Timothy McVeigh dan Terry Nichols merupakan kelompok radikal ultrakanan yang berbasis di Michigan. Keduanya merupakan mantan tentara Amerika yang pernah ikut Perang Teluk. Setelah tidak lagi di militer, McVeigh dan Nichols menjadi bromocorah kambuhan dengan catatan kriminal seabrek dan sering bolak-balik masuk penjara karena kasus kekerasan.

Amerika juga pernah mengalami teror bom nyaris sepanjang 20 tahun lamanya atas ulah seorang teroris bernama Theodore “Ted” John Kaczynski. Namun demikian, jangan membayangkan orang ini selayaknya kombatan perang. Jauh dari itu, Ted Kaczynski justru adalah seorang kutu buku, jenius pilih tanding, profesor matematika dari Universitas Harvard.

Usia Ted baru 25 tahun ketika berhasil meraih gelar doktor matematika dari Universitas Michigan. Sebelumnya ia lulus dari Universitas Harvard dan mendapatkan tawaran kuliah dari sejumlah kampus top Amerika. Usai mendapatkan gelar, dia sempat menjadi profesor di Universitas California, Berkeley, selama kurang lebih dua tahun sebelum mengundurkan diri dan menjauhi kehidupan ramai.

Ted pun hidup menyendiri di sebuah gubuk di dalam kawasan hutan di Lincoln, Montana. Usianya 29 tahun kala itu. Dalam kesendiriannya inilah, selama 10 tahun, Ted terus merenungkan pemikirannya hingga mewujud menjadi sebuah bom pada 25 Mei 1978.

Mulanya bom tersebut ditaruh Ted di dalam sebuah kotak paket di halaman parkir Universitas Illinois, Chicago. Namun lantaran tak jelas ditujukan untuk siapa, paket tersebut kemudian dikembalikan ke alamat pengirim: Buckley Crist, profesor rekayasa material di Universitas Northwestern.

Ketika mendapatkan paket tersebut, Crist pun juga tidak merasa tidak pernah mengirimkannya. Paket itu lalu diserahkannya ke petugas keamanan kampus, Terry Marker. Orang inilah yang ketiban sial: Paket itu meledak saat dia mencoba membukanya. Terry terluka parah, tapi nyawanya masih terselamatkan.

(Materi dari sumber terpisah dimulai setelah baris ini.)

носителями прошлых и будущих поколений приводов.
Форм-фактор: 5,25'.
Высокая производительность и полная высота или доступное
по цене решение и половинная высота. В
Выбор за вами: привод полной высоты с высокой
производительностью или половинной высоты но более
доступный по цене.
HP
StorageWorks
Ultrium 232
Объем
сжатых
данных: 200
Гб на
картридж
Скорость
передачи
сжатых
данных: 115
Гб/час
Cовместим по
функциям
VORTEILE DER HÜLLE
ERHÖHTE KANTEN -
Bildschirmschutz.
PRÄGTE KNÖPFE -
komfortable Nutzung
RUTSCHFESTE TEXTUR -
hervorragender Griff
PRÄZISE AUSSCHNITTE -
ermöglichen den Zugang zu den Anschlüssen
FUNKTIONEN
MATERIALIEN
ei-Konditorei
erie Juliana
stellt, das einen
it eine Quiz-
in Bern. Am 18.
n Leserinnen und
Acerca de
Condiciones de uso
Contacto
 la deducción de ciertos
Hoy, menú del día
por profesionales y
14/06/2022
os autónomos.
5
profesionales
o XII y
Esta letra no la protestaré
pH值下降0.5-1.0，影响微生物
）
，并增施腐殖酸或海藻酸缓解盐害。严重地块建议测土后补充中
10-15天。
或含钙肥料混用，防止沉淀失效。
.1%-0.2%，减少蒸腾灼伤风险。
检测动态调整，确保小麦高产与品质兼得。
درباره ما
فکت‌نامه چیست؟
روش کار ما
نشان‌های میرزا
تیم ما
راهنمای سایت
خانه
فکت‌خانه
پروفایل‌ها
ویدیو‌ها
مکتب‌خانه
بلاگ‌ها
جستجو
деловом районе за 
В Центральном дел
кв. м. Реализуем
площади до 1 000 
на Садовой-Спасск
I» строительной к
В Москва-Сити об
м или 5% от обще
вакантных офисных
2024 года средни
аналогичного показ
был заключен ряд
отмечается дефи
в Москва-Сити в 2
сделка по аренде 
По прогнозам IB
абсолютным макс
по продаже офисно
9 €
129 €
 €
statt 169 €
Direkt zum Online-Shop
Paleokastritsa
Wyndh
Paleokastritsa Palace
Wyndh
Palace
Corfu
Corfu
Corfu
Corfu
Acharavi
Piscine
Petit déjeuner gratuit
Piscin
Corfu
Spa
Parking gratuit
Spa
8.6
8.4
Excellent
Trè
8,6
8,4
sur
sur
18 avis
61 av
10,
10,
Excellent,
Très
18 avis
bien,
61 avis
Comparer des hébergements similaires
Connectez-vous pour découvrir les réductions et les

Berawal dari sana hingga puluhan tahun setelahnya, Ted terus meneror Amerika dengan cara yang sama: mengirimkan paket berisi bom kepada sejumlah orang yang ia targetkan. Tiga orang tewas dan 24 lainnya luka-luka sepanjang ia melakukan aksinya.

Keputusan Ted untuk melakukan aksi teror bom didasari atas kemuakannya setelah melihat pembangunan gila-gilaan dan eksploitasi industri. Ia pun sempat mengirimkan manifestonya yang berjudul ‘Industrial Society and Its Future’ kepada The New York Times pada 24 April 1995.

Di dalam manifesto sepanjang 35.000 kata tersebut, Ted berargumen bahwa aksi yang ia lakukan merupakan taktik demi menarik perhatian masyarakat atas semakin terkikisnya kebebasan dan otonomi manusia akibat teknologi modern.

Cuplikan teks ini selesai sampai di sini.